══ PAGE EXCERPT

Jackson had been rehearsing for his first major concert tour in 12 years, scheduled to begin in London next month. However, there had been speculation that he would not be up to the task physically. In 2005, he had appeared gaunt and weak during his trial on child molestation charges. He later admitted an addiction to painkillers. After his acquittal, he kept a low profile, spending time in Bahrain, Ireland and France.

A Childhood In The Limelight

It used to be that Jackson's talent was the most compelling thing about him, says music critic Jody Rosen.

"I think 'I Want You Back' is one of the greatest pop singles I've ever heard," Rosen says.

"I Want You Back" was the hit single that famously thrust a young Michael Jackson and four of his brothers from the Gary, Ind., talent show circuit to world fame. Their grimly focused father put Michael on stage at age 5. The child, says Rosen, somehow channeled the gifts of vastly more seasoned performers.

════
══ INFORMATION GIVEN

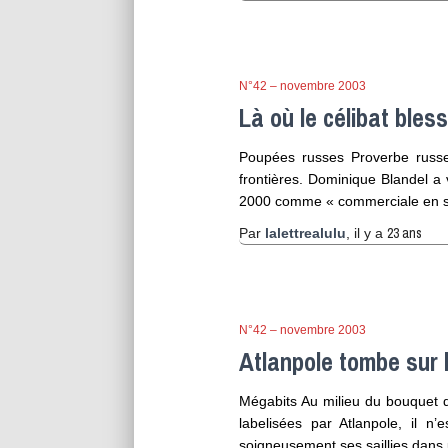
N°42 – novembre 2003
Là où le célibat bles
Poupées russes Proverbe russe 
frontières. Dominique Blandel a
2000 comme « commerciale en ser
23 ans
Par
lalettrealulu
, il y a
N°42 – novembre 2003
Atlanpole tombe sur l
Mégabits Au milieu du bouquet de
labelisées par Atlanpole, il n
soigneusement ses saillies dans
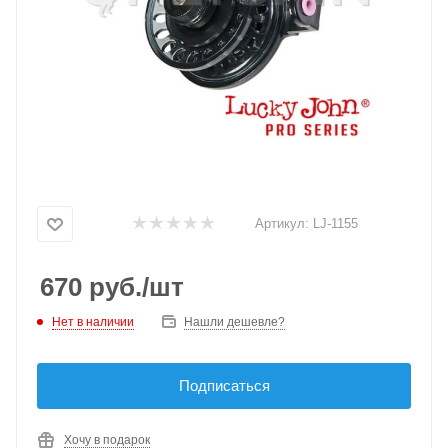
Артикул:
LJ-1155
670
руб.
/шт
Нет в наличии
Нашли дешевле?
Подписаться
Хочу в подарок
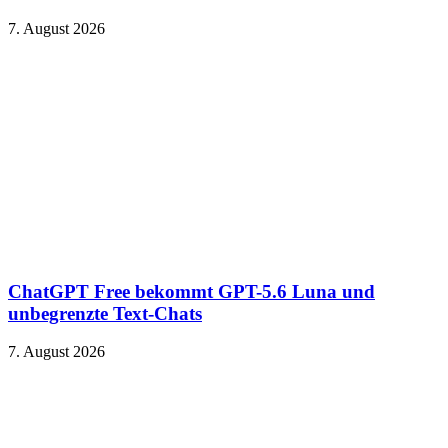
7. August 2026
ChatGPT Free bekommt GPT-5.6 Luna und
unbegrenzte Text-Chats
7. August 2026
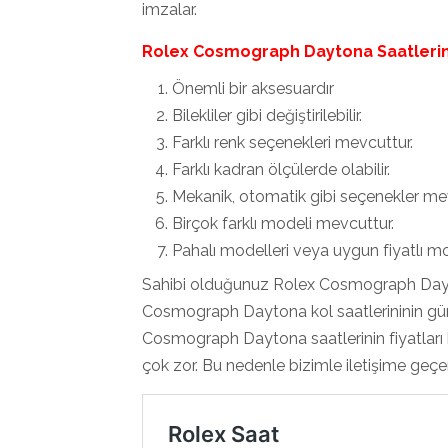
imzalar.
Rolex Cosmograph Daytona Saatleri
Önemli bir aksesuardır
Bilekliler gibi değiştirilebilir.
Farklı renk seçenekleri mevcuttur.
Farklı kadran ölçülerde olabilir.
Mekanik, otomatik gibi seçenekler me
Birçok farklı modeli mevcuttur.
Pahalı modelleri veya uygun fiyatlı mod
Sahibi olduğunuz Rolex Cosmograph Dayt
Cosmograph Daytona kol saatlerininin gün
Cosmograph Daytona saatlerinin fiyatları
çok zor. Bu nedenle bizimle iletişime geçerek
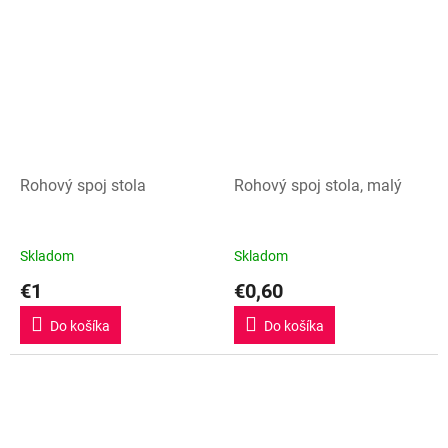
hviezdičiek.
Rohový spoj stola
Rohový spoj stola, malý
Skladom
Skladom
€1
€0,60
Do košíka
Do košíka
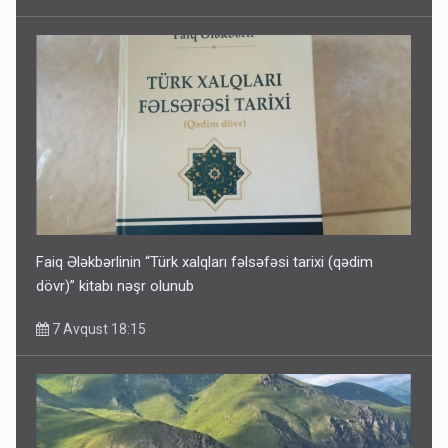
Faiq Ələkbərlinin “Türk xalqları fəlsəfəsi tarixi (qədim
dövr)” kitabı nəşr olunub
7 Avqust 18:15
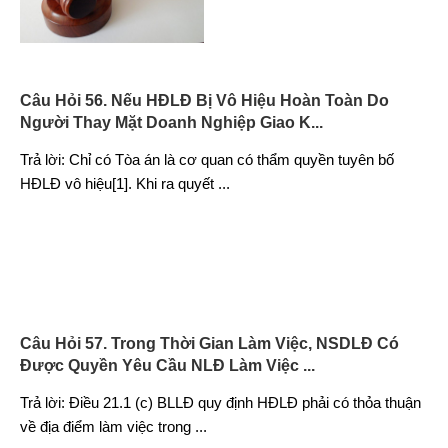
Câu Hỏi 56. Nếu HĐLĐ Bị Vô Hiệu Hoàn Toàn Do
Người Thay Mặt Doanh Nghiệp Giao K...
Trả lời: Chỉ có Tòa án là cơ quan có thẩm quyền tuyên bố
HĐLĐ vô hiệu[1]. Khi ra quyết
...
Câu Hỏi 57. Trong Thời Gian Làm Việc, NSDLĐ Có
Được Quyền Yêu Cầu NLĐ Làm Việc ...
Trả lời: Điều 21.1 (c) BLLĐ quy định HĐLĐ phải có thỏa thuận
về địa điểm làm việc trong
...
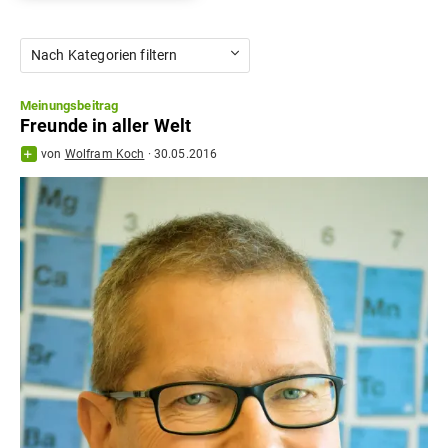
Nach Kategorien filtern
Meinungsbeitrag
Freunde in aller Welt
von
Wolfram Koch
·
30.05.2016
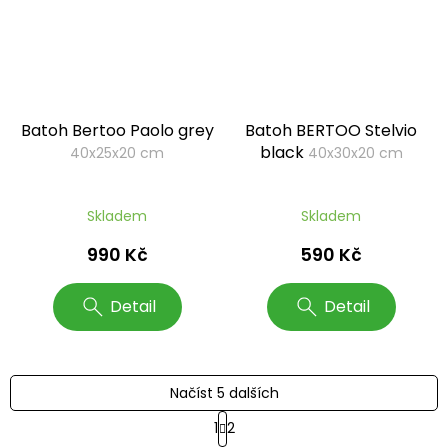
Batoh Bertoo Paolo grey
Batoh BERTOO Stelvio
black
40x25x20 cm
40x30x20 cm
Skladem
Skladem
990 Kč
590 Kč
Detail
Detail
Načíst 5 dalších
S
1
2
t
O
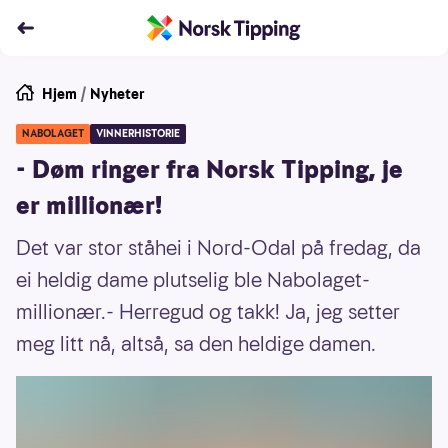
Hjem
/
Nyheter
NABOLAGET
VINNERHISTORIE
- Døm ringer fra Norsk Tipping, je
er millionær!
Det var stor ståhei i Nord-Odal på fredag, da
ei heldig dame plutselig ble Nabolaget-
millionær.- Herregud og takk! Ja, jeg setter
meg litt nå, altså, sa den heldige damen.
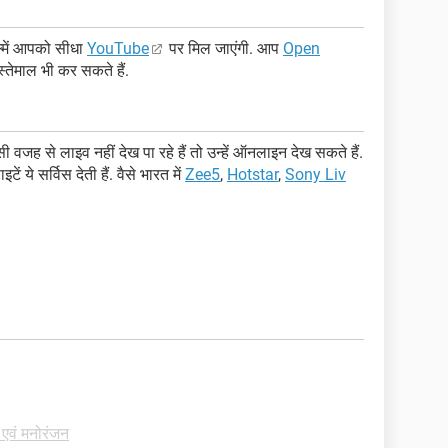
िल्में आपको सीधा
YouTube
पर मिल जाएंगी. आप
Open
्तेमाल भी कर सकते हैं.
ह से लाइव नहीं देख पा रहे हैं तो उन्हें ऑनलाइन देख सकते हैं.
टें ये सर्विस देती हैं. वैसे भारत में
Zee5
,
Hotstar
,
Sony Liv
 एवं मनोरंजन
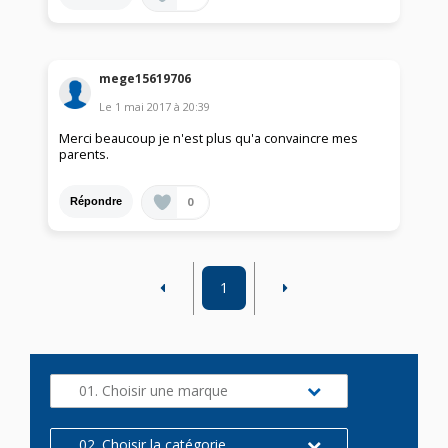
mege15619706
Le
1 mai 2017
à
20:39
Merci beaucoup je n'est plus qu'a convaincre mes
parents.
0
Répondre
1
01. Choisir une marque
02. Choisir la catégorie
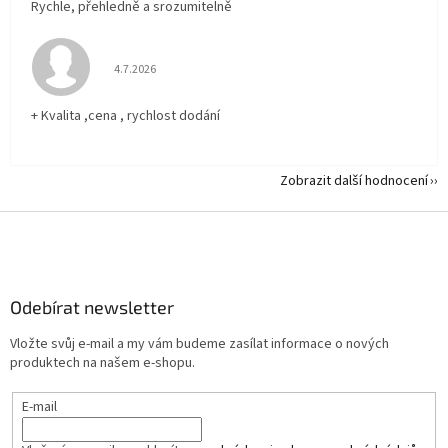
Rychle, přehledně a srozumitelně
Hodnocení obchodu je 5 z 5 hvězdiček.
4.7.2026
+ Kvalita ,cena , rychlost dodání
Zobrazit další hodnocení
Z
á
p
a
Odebírat newsletter
t
í
Vložte svůj e-mail a my vám budeme zasílat informace o nových
produktech na našem e-shopu.
E-mail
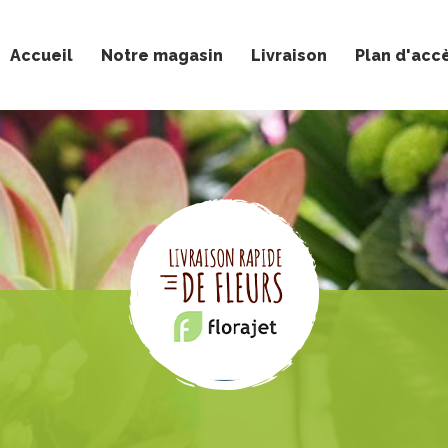
Accueil
Notre magasin
Livraison
Plan d'acc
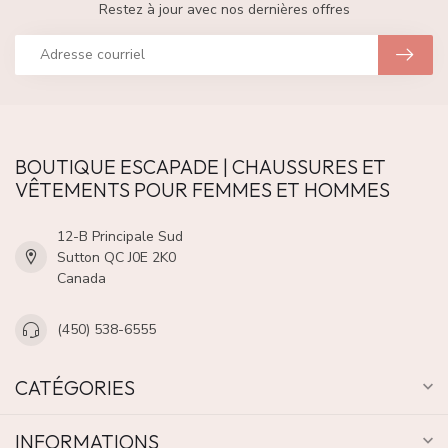
Restez à jour avec nos dernières offres
BOUTIQUE ESCAPADE | CHAUSSURES ET
VÊTEMENTS POUR FEMMES ET HOMMES
12-B Principale Sud
Sutton QC J0E 2K0
Canada
(450) 538-6555
CATÉGORIES
INFORMATIONS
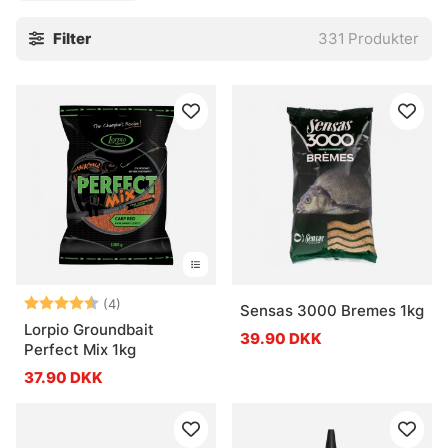
Filter
331
Produkter
Vurdering:
4.5 ud af 5 stjerner
(4)
Sensas 3000 Bremes 1kg
Lorpio Groundbait
39.90 DKK
Perfect Mix 1kg
37.90 DKK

════

**STUDY QUESTIONS:**
1. In the text about Michael Jackson, at what age did his father first put him on stage?
2. Reproduce the passage of the Michael Jackson text from "A Childhood In" up to and including "more seasoned performers.".
3. Write what comes next in the Michael Jackson text, picking up after its final sentence.

**RESPONSES PER TASK:**
1. At age 5.

2.
A Childhood In The Limelight

It used to be that Jackson's talent was the most compelling thing about him, says music critic Jody Rosen.

"I think 'I Want You Back' is one of the greatest pop singles I've ever heard," Rosen says.

"I Want You Back" was the hit single that famously thrust a young Michael Jackson and four of his brothers from the Gary, Ind., talent show circuit to world fame. Their grimly focused father put Michael on stage at age 5. The child, says Rosen, somehow channeled the gifts of vastly more seasoned performers.

3.
"He had a very gritty voice at that time, which is strange, given that as he grew older, he started to sing more and more like a pre-pubescent little boy," Rosen says. "And when he was a pre-pubescent little boy, he was singing like a soul elder statesman."

The Jackson 5 had four No. 1 singles in a row, as well as a TV show; the group toured constantly. This was all under the guidance of Motown Records founder Berry Gordy, who had a genius for crossover — molding black artists into mainstream stars. But Gordy told NPR's Liane Hansen in 1994 that young Michael had a regular childhood.

"Oh, we played baseball every week. We did all kinds of fun things," Gordy said. "I think it's been overdramatized about his lack of fun, having no childhood. He had a childhood."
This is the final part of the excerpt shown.